Measuring the impact of casino promotions and campaigns is essential to formulating a successful long-term marketing strategy — after all, how can you confidently plan a marketing calendar if you don’t know what has worked and what hasn’t? The pervasive problem at many (if not most) casinos is the inaccurate measurement of that impact. Marketers tend to greatly overstate the revenue gains generated by the promotions they roll out. This explains the contradiction between a marketer stating every campaign had a positive ROI while Finance reports a casino-wide revenue total that is down, or only up modestly, year-over-year.
Why does this happen? At most casinos, the revenue attributed to a campaign is the sum total of all revenue generated by every player who participated in that campaign. That is, if you invited people to pick up a free coffee maker on October 14, and 2000 people actually did, then all 2000 players’ total revenue on October 14 would be counted towards the coffee maker promotion. But wait, you might be saying, that’s not true — we de-layer the players’ revenue, so it doesn’t all go towards the coffee maker (if you are not familiar with de-layering, please see the footnote below). Still, the flaw is that every dollar of revenue is attributed to some marketing campaign — implicitly assuming that every visit by every player who redeems an offer was incented by your marketing. This is demonstrably false. Many players happily accept the free slot play, free gifts, free food, and whatever else your casino offers them — yet this is not the primary reason they visit, nor would their play completely dry up if these incentives were reduced or eliminated.
So going back to the coffee maker example… let’s assume the 2000 players who picked up their gift lost $120,000 in total on this day, for a $60 average. To attribute the entire $120,000 in revenue to the coffee maker is simply wrong. Instead, you must have some benchmark that measures what the likely revenue would have been without the incentive, and then calculate the difference. Only this amount can be attributed to the promotion. If these players would have generated $90,000 on a typical day, then the lift from the coffee maker giveaway was $30,000. If each coffee maker cost the casino $12, so total cost was $24,000, then we have a “profit” of $6,000 and an ROI of 25%. Which is certainly nice, but far different than a 400% ROI, which is what we’d have if we assumed all $120,000 was generated by the promotion. It seems obvious, yet many casino analysts don’t perform their calculations this way.

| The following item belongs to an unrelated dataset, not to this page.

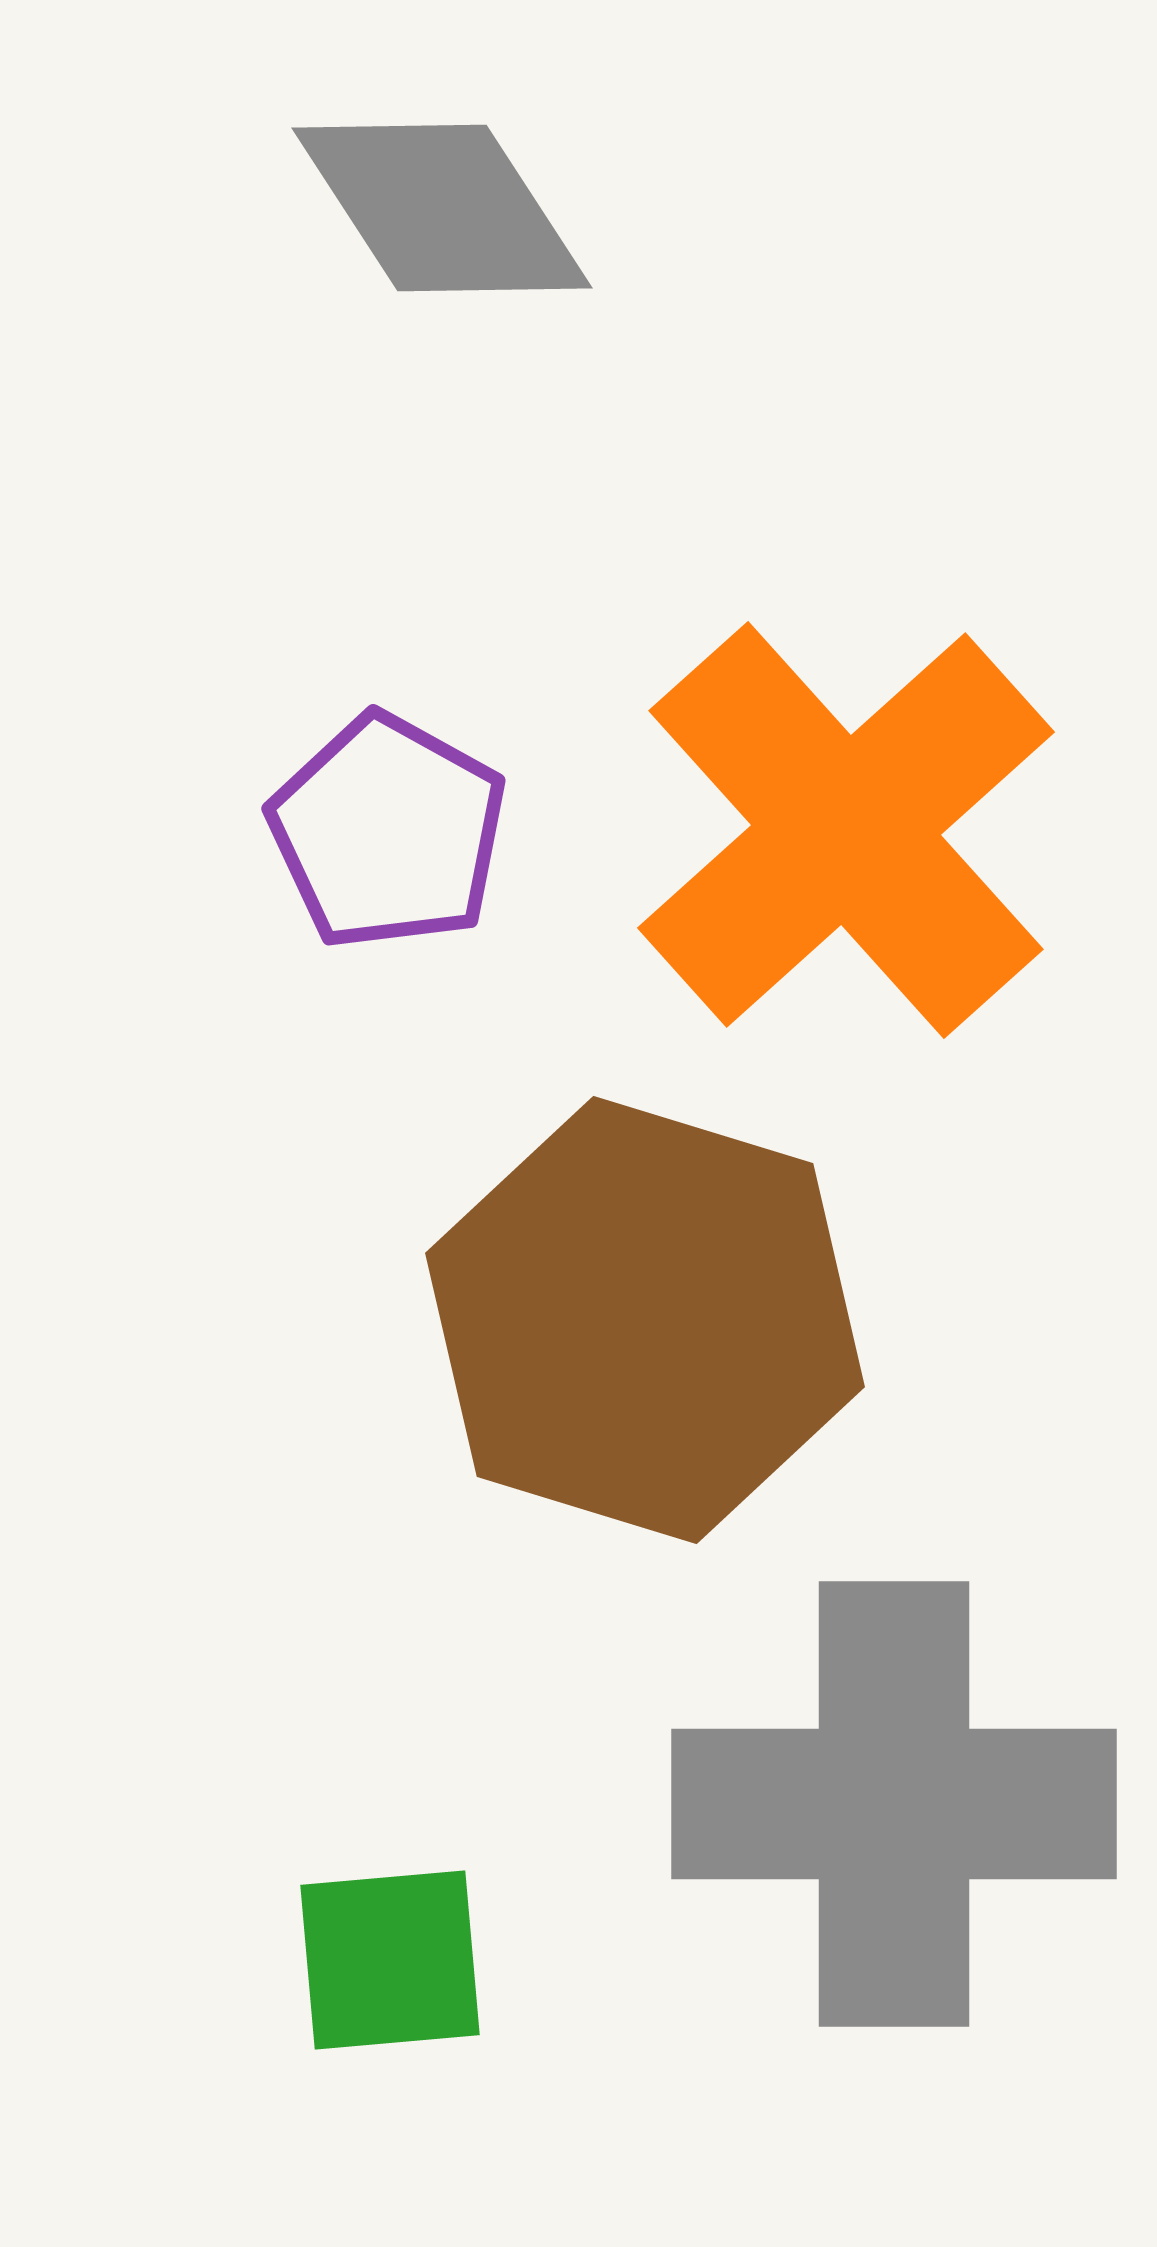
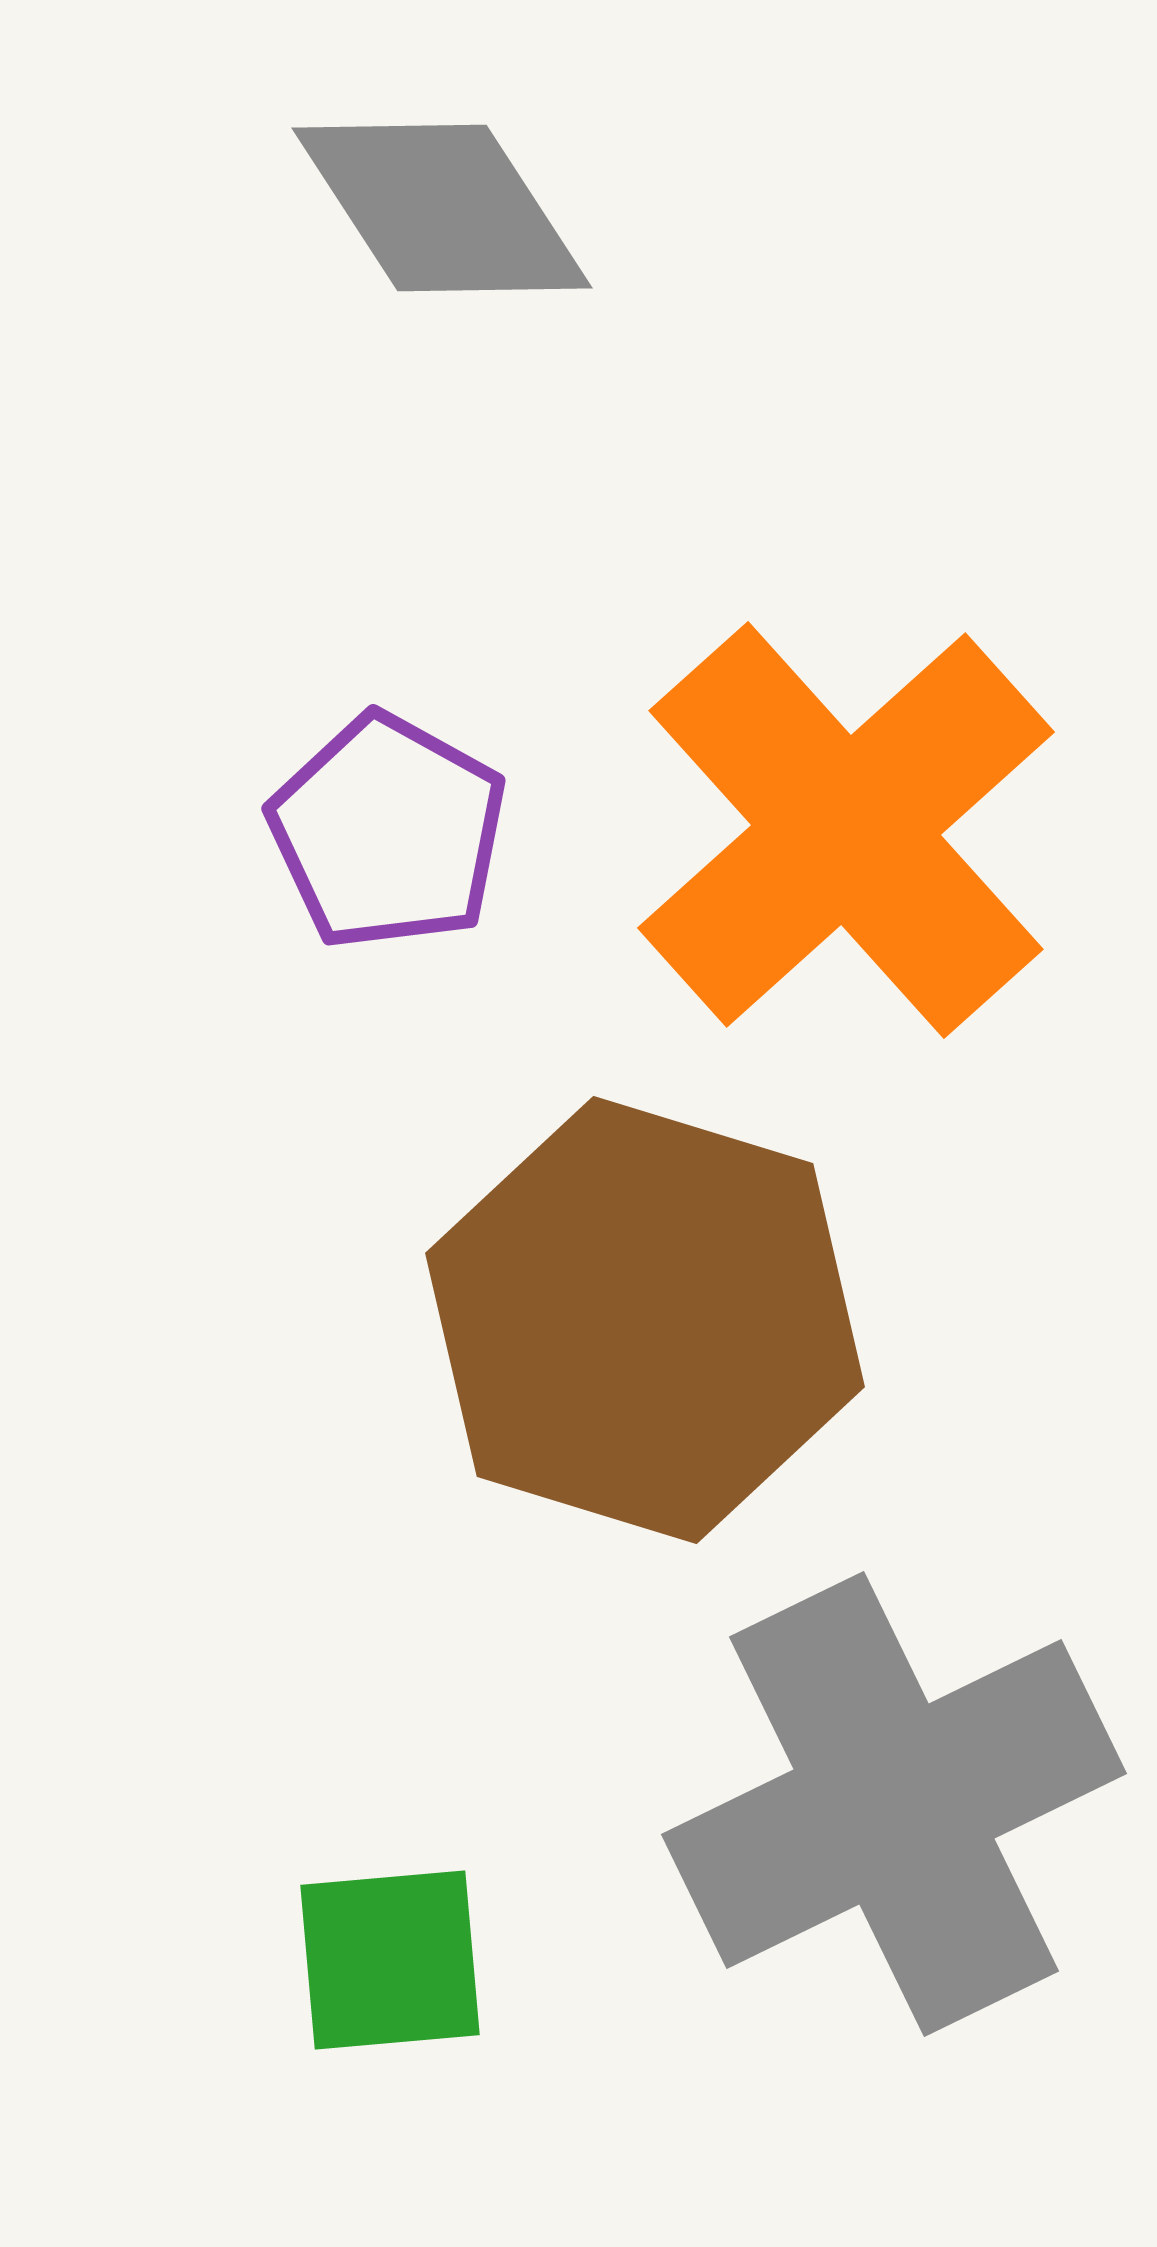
gray cross: rotated 26 degrees counterclockwise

So how do we create accurate benchmarks in order to determine lift? Stay tuned, we’ll look into that in a future post.
De-layering: splitting up a player’s total revenue into smaller pieces, assigning a unique piece to multiple “layered” marketing offers. So imagine a player in the above example who lost $240 on his/her trip, during which s/he picked up a coffee maker, and also redeemed a $40 free play coupon, and also enjoyed a free buffet. An analyst would likely attribute $80 (1/3) towards each of the three offers. This prevents double- or triple-counting, where the full $240 would be counted three times, as each of the three promotions was analyzed.